A core principle of Vortex is that its data types (or dtypes) are logical rather than physical. This means that the dtype has no bearing on how the data is actually stored in memory, and is instead used to define the domain of values an array may hold.

For example, a u32 dtype represents an unsigned integer domain with values between 0 and 2^32 - 1, even though the underlying array may store values dictionary-encoded, run-length encoded (RLE), or in any other format!

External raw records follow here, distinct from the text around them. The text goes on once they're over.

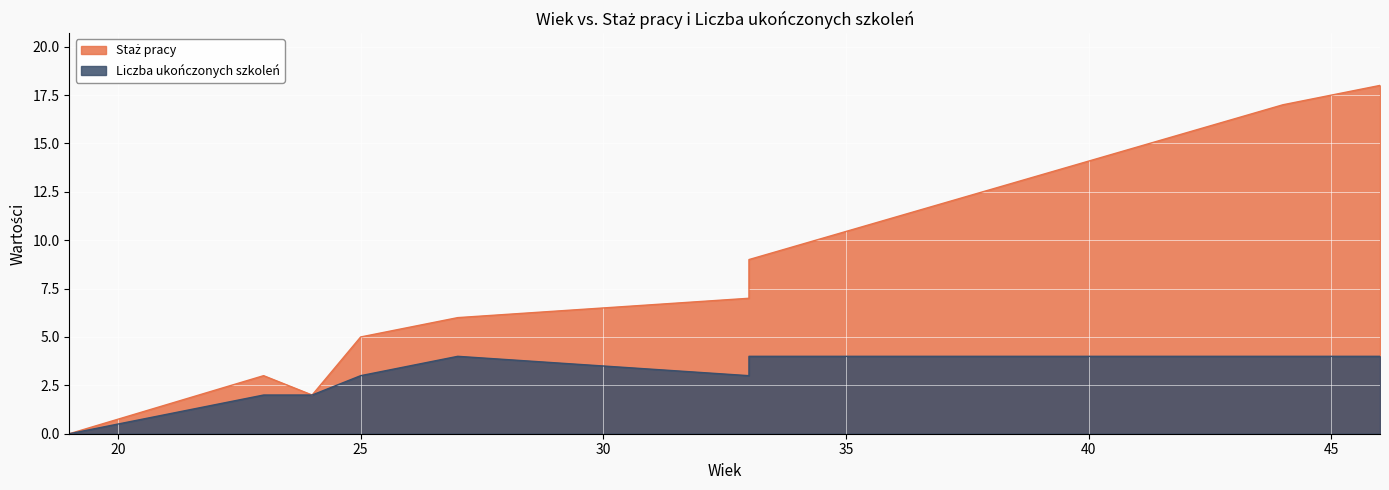

True or false: Liczba ukończonych szkoleń has a value of 2 at 23.

True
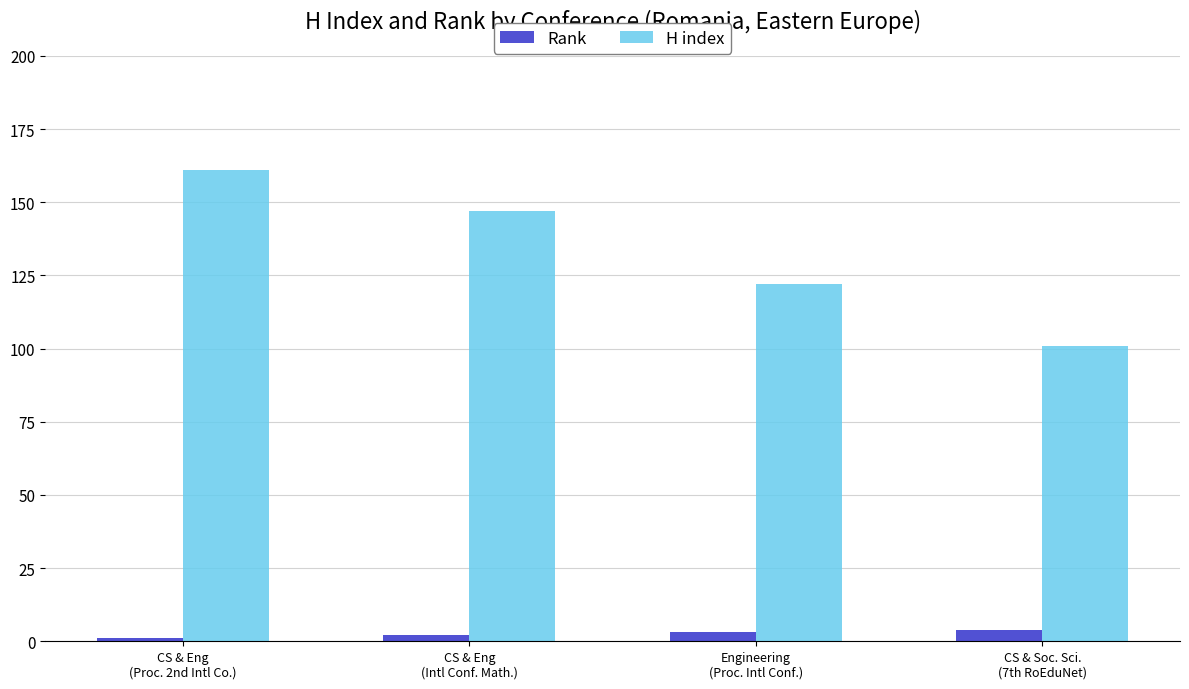

What position from the left is CS & Soc. Sci.
(7th RoEduNet)?

4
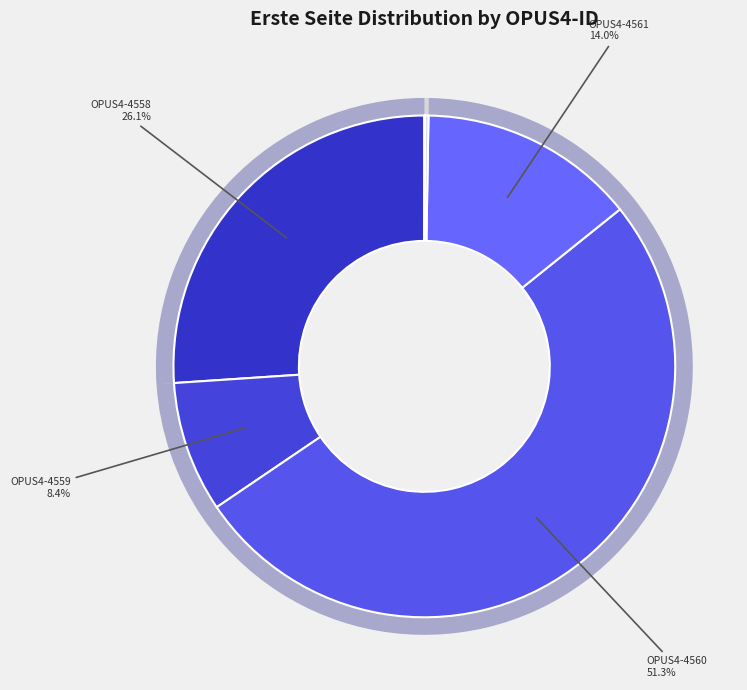

To the nearest percent, what is the combined percentage of OPUS4-6413 and OPUS4-4559?

9%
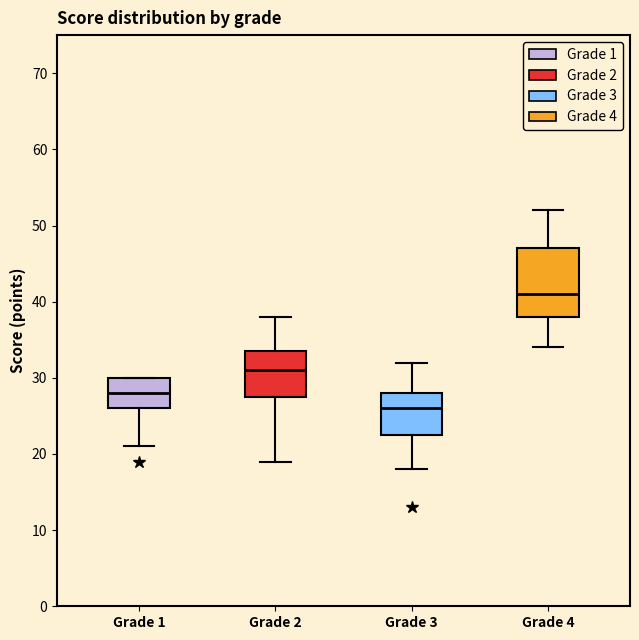

Reading left to right, read every box against the y-axis: the position of its median line, the range the box covers, and the ends of its whiskers. The values are not printed on the chart, so give them approximately, as read against the axis.

Grade 1: median 28, box 26 to 30, whiskers 21 to 30
Grade 2: median 31, box 28 to 34, whiskers 19 to 38
Grade 3: median 26, box 23 to 28, whiskers 18 to 32
Grade 4: median 41, box 38 to 47, whiskers 34 to 52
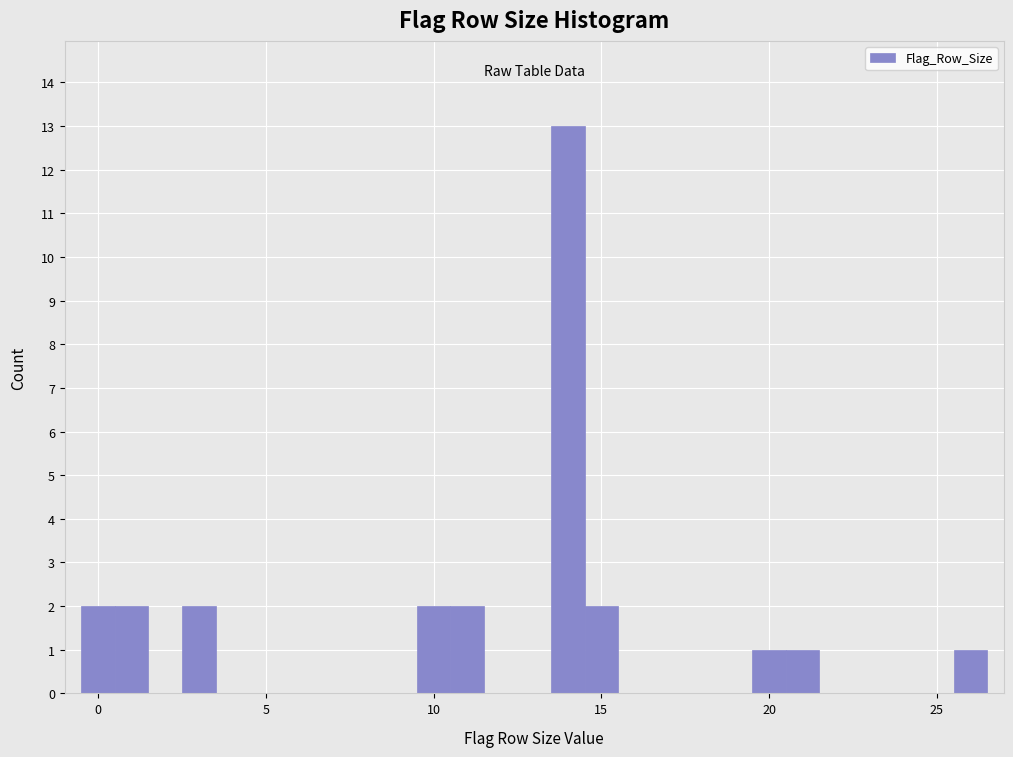

Read against the x-axis, roughly where is the centre of the tallest bar?

14.0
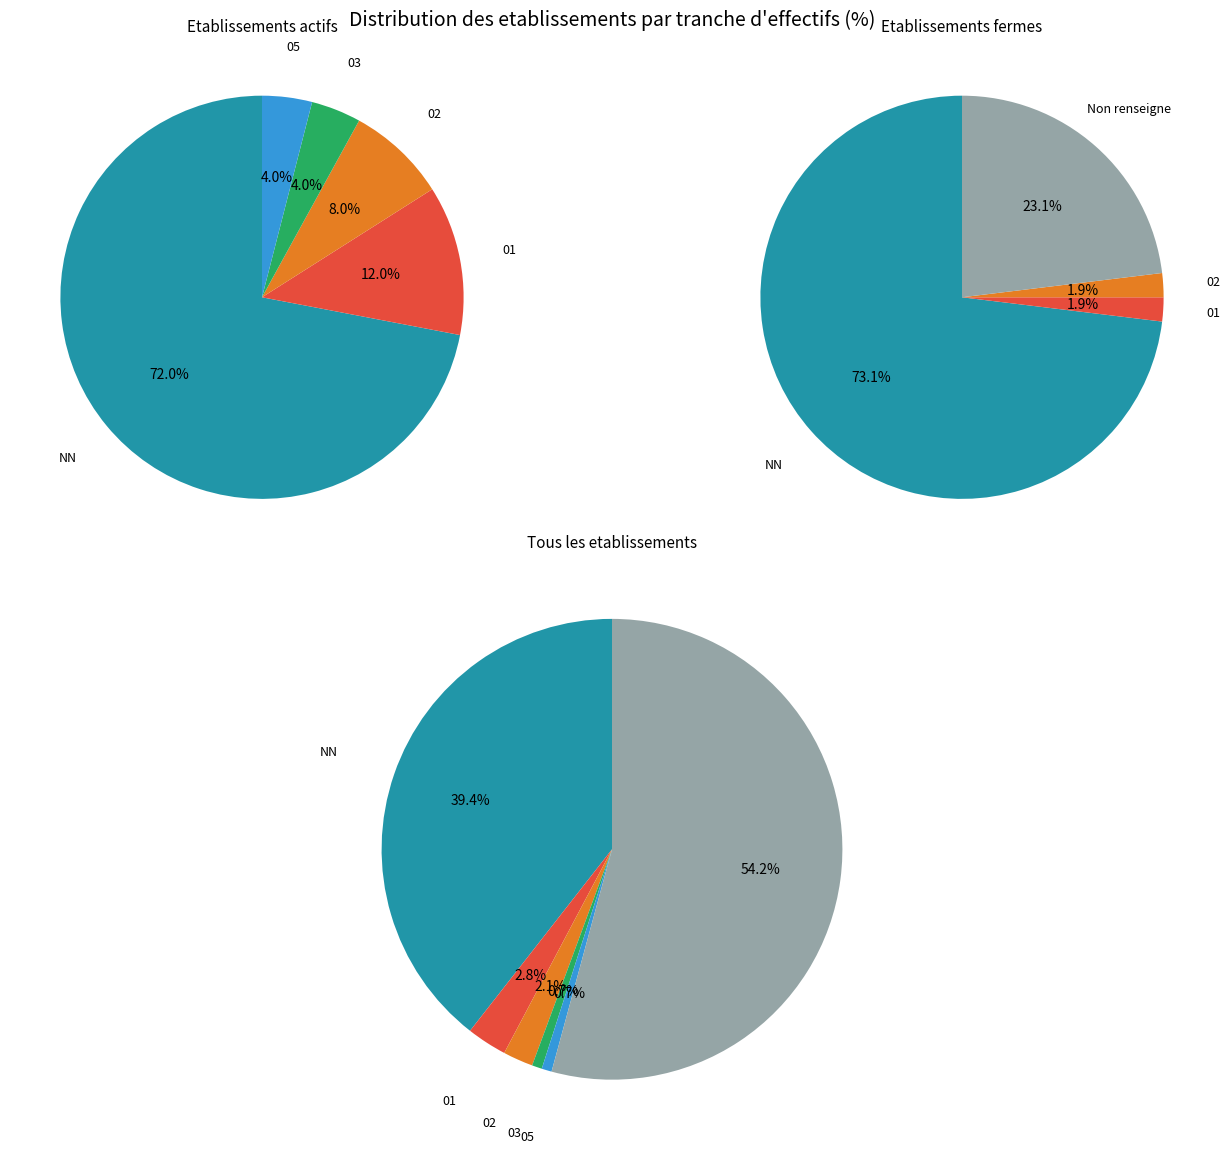

Is there any slice that represents more than half of the pie?

Yes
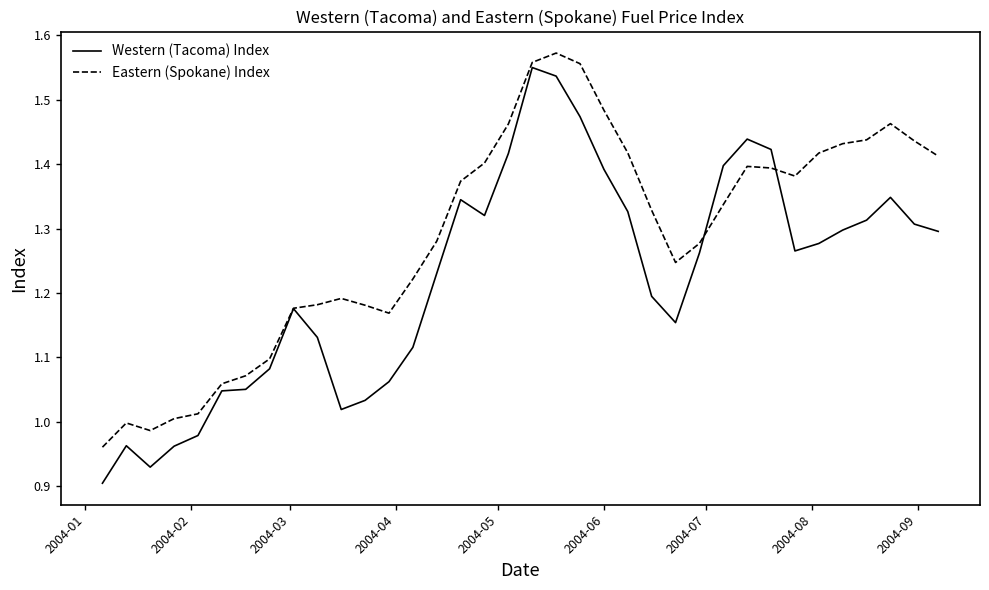

Rank the series by their average value, from highest to lowest.

Eastern (Spokane) Index, Western (Tacoma) Index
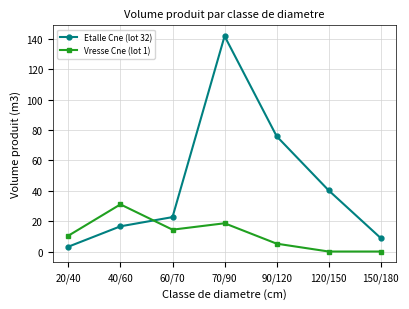

How many data points in Etalle Cne (lot 32) are above 22?

4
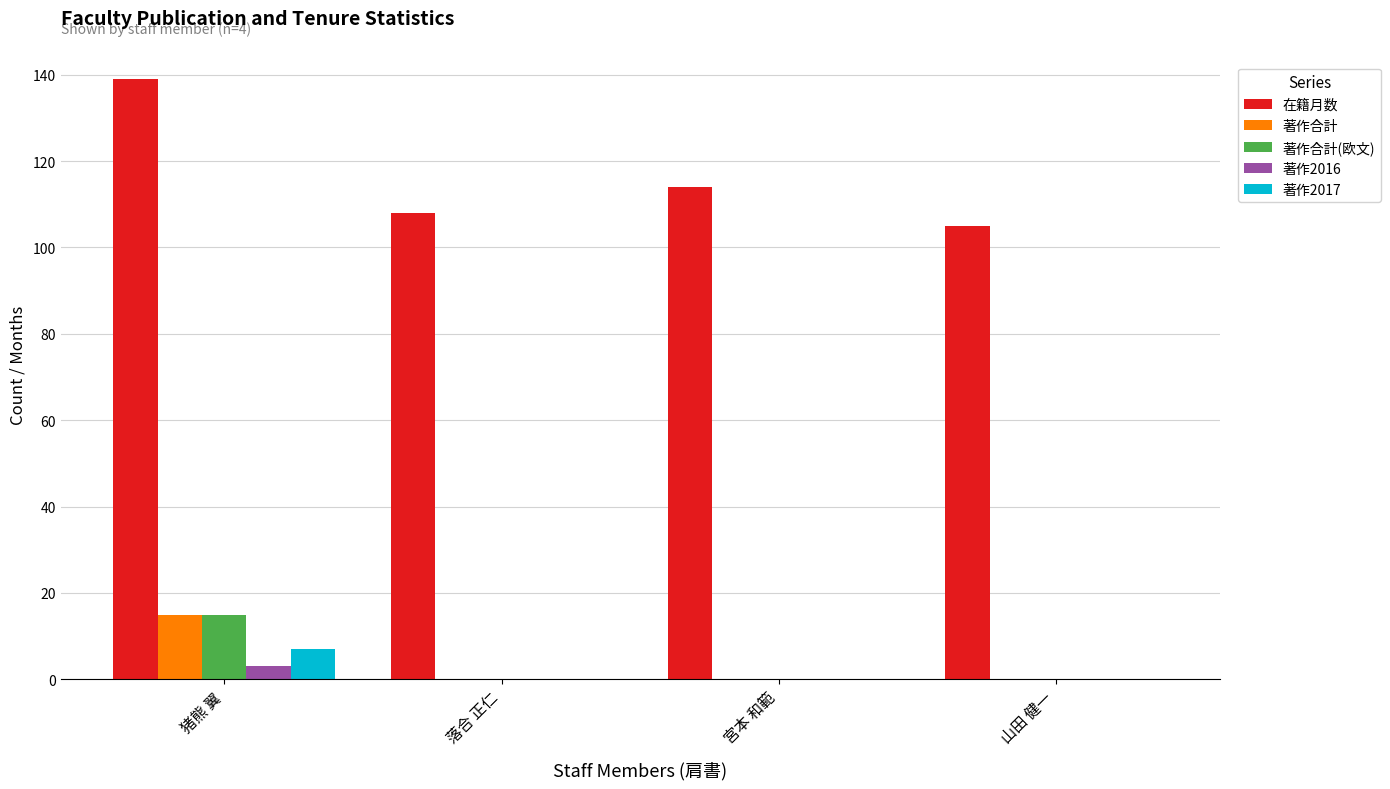

What is the spread (max minus min) of values at 猪熊 翼?

136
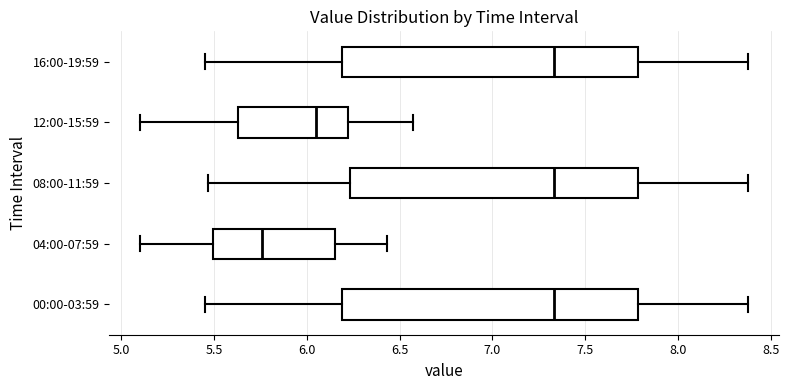

Where does the left whisker of the box for 16:00-19:59 end on the x-axis? The values are not printed on the chart, so give them approximately, as read against the axis.

5.45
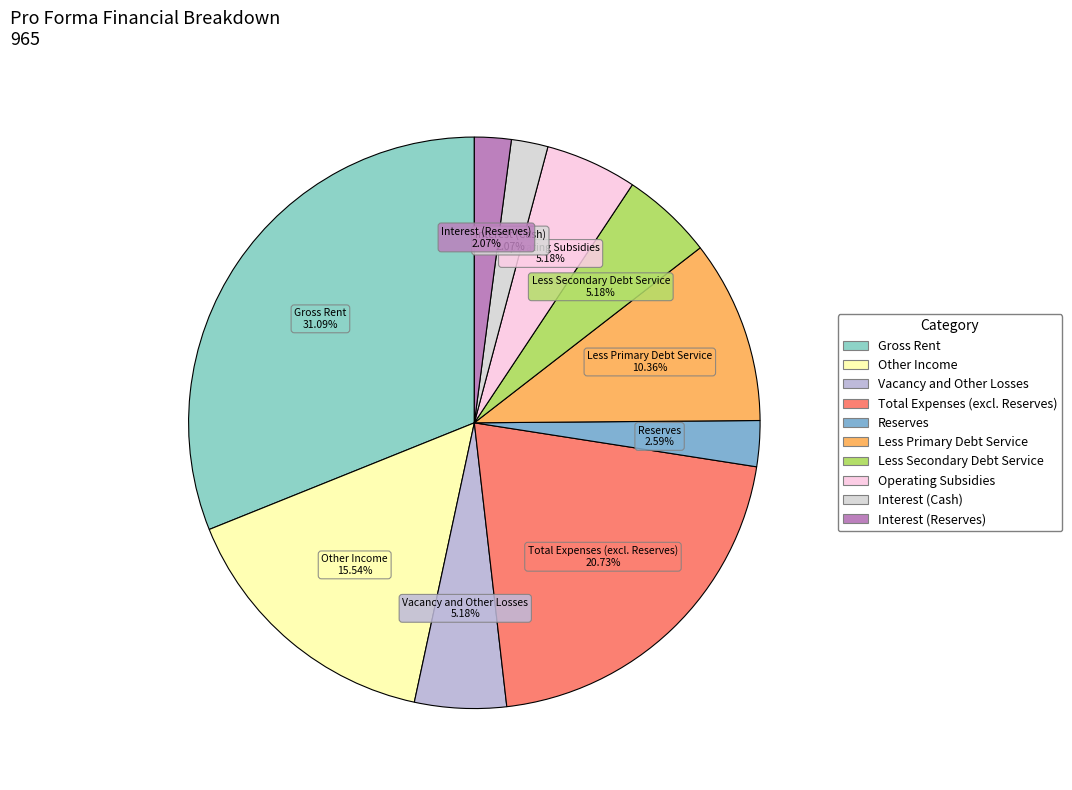

What is the ratio of the value at Total Expenses (excl. Reserves) to the value at Vacancy and Other Losses?

4.0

This principle enables many of Vortex’s advanced features. For example, performing compute directly on compressed data.

What is a schema?!

It is worth noting now that Vortex has no concept of a schema, instead preferring to use a struct dtype to represent columnar data. This means you can write a Vortex file containing a single integer array just as well as writing one with many columns.

Logical Types#

The following table lists the built-in dtypes in Vortex, each of which can be marked as either nullable or non-nullable.

Name

Domain

Null

null

Bool

true, false

Primitive

See Primitive

Decimal

Fixed-precision real numbers

Utf8

Variable length valid UTF-8 encoded strings

Binary

Arbitrary variable length bytes

List

See List

FixedSizeList

See List

Struct

See Struct

Extension

See Extension

Note

There are additional logical types that Vortex does not yet support, for example fixed-length binary, maps, and variants. These may be added in future versions.

Primitive#

Primitive dtypes are an enumeration of different fixed-width primitive values.

Name

Domain

I8

8-bit signed integer

I16

16-bit signed integer

I32

32-bit signed integer

I64

64-bit signed integer

U8

8-bit unsigned integer

U16

16-bit unsigned integer

U32

32-bit unsigned integer

U64

64-bit unsigned integer

F16

IEEE 754-2008 half

F32

IEEE 754-1985 single

F64

IEEE 754-1985 double

List#

A List dtype has a single element type, itself a logical dtype, and represents an array of variable-length sequences of elements of that type.

A FixedSizeList dtype is similar, but the length of each sequence is fixed.

Struct#

A Struct dtype is an ordered collection of named fields, each of which has its own logical dtype.

Extension#

An Extension dtype is a logical dtype with an id, a storage dtype, and a metadata field. The id and metadata fields together may implicitly restrict the domain of values of the storage dtype.

For example, a vortex.date type is logically stored as a U32 representing the number of days since the Unix epoch.

Vs. Arrow#

This section helps those familiar with Apache Arrow to quickly understand the differences vs. Vortex’s dtypes.

  • In Arrow, nullability is tied to a pyarrow.Field rather than the data type. Data types in Vortex instead always define explicit nullability.

  • In Arrow, there are multiple ways to describe the same logical data type, for example pyarrow.string() and pyarrow.large_string() both represent UTF-8 values. In Vortex, there is a single Utf8 dtype.

  • In Arrow, encoded data is described with additional data types, for example pyarrow.dictionary(). In Vortex, encodings are a distinct concept from dtypes.

  • In Arrow, date and time types are defined as first-class data types. In Vortex, these are represented as Extension dtypes since that can be composed of other more primitive logical dtypes.

  • In Arrow, tables and record batches have a schema that defines the types of the columns. Vortex makes no distinction between a data type and a schema. Columnar data can be stored with a struct dtype, and integer data can be stored equally well without a top-level struct.